▶ **Task prompt**: Whenever an image turns up, omit it and return the remaining data exactly.

▶ **Supplied information**:

**********

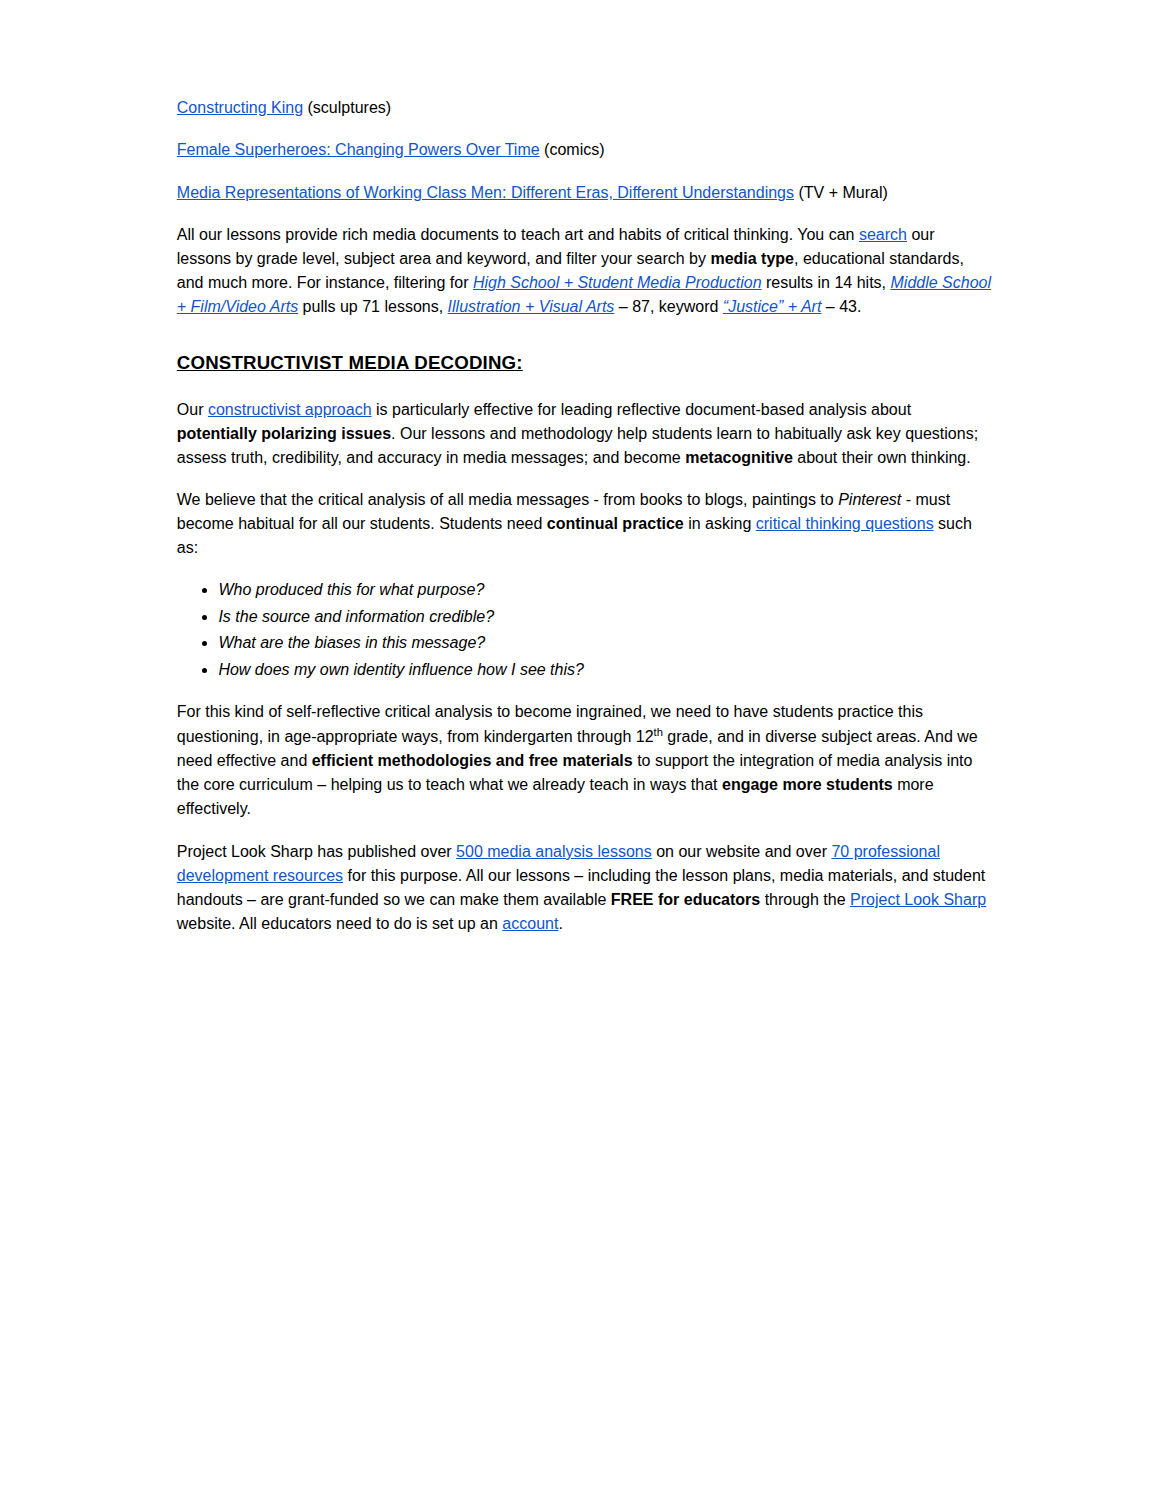Constructing King (sculptures)
Female Superheroes: Changing Powers Over Time (comics)
Media Representations of Working Class Men: Different Eras, Different Understandings (TV + Mural)
All our lessons provide rich media documents to teach art and habits of critical thinking. You can search our lessons by grade level, subject area and keyword, and filter your search by media type, educational standards, and much more. For instance, filtering for High School + Student Media Production results in 14 hits, Middle School + Film/Video Arts pulls up 71 lessons, Illustration + Visual Arts – 87, keyword “Justice” + Art – 43.
CONSTRUCTIVIST MEDIA DECODING:
Our constructivist approach is particularly effective for leading reflective document-based analysis about potentially polarizing issues. Our lessons and methodology help students learn to habitually ask key questions; assess truth, credibility, and accuracy in media messages; and become metacognitive about their own thinking.
We believe that the critical analysis of all media messages - from books to blogs, paintings to Pinterest - must become habitual for all our students. Students need continual practice in asking critical thinking questions such as:
Who produced this for what purpose?
Is the source and information credible?
What are the biases in this message?
How does my own identity influence how I see this?
For this kind of self-reflective critical analysis to become ingrained, we need to have students practice this questioning, in age-appropriate ways, from kindergarten through 12th grade, and in diverse subject areas. And we need effective and efficient methodologies and free materials to support the integration of media analysis into the core curriculum – helping us to teach what we already teach in ways that engage more students more effectively.
Project Look Sharp has published over 500 media analysis lessons on our website and over 70 professional development resources for this purpose. All our lessons – including the lesson plans, media materials, and student handouts – are grant-funded so we can make them available FREE for educators through the Project Look Sharp website. All educators need to do is set up an account.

**********

▶ **Response to the task**:
Constructing King (sculptures)
Female Superheroes: Changing Powers Over Time (comics)
Media Representations of Working Class Men: Different Eras, Different Understandings (TV + Mural)
All our lessons provide rich media documents to teach art and habits of critical thinking. You can search our lessons by grade level, subject area and keyword, and filter your search by media type, educational standards, and much more. For instance, filtering for High School + Student Media Production results in 14 hits, Middle School + Film/Video Arts pulls up 71 lessons, Illustration + Visual Arts – 87, keyword “Justice” + Art – 43.
CONSTRUCTIVIST MEDIA DECODING:
Our constructivist approach is particularly effective for leading reflective document-based analysis about potentially polarizing issues. Our lessons and methodology help students learn to habitually ask key questions; assess truth, credibility, and accuracy in media messages; and become metacognitive about their own thinking.
We believe that the critical analysis of all media messages - from books to blogs, paintings to Pinterest - must become habitual for all our students. Students need continual practice in asking critical thinking questions such as:
Who produced this for what purpose?
Is the source and information credible?
What are the biases in this message?
How does my own identity influence how I see this?
For this kind of self-reflective critical analysis to become ingrained, we need to have students practice this questioning, in age-appropriate ways, from kindergarten through 12th grade, and in diverse subject areas. And we need effective and efficient methodologies and free materials to support the integration of media analysis into the core curriculum – helping us to teach what we already teach in ways that engage more students more effectively.
Project Look Sharp has published over 500 media analysis lessons on our website and over 70 professional development resources for this purpose. All our lessons – including the lesson plans, media materials, and student handouts – are grant-funded so we can make them available FREE for educators through the Project Look Sharp website. All educators need to do is set up an account.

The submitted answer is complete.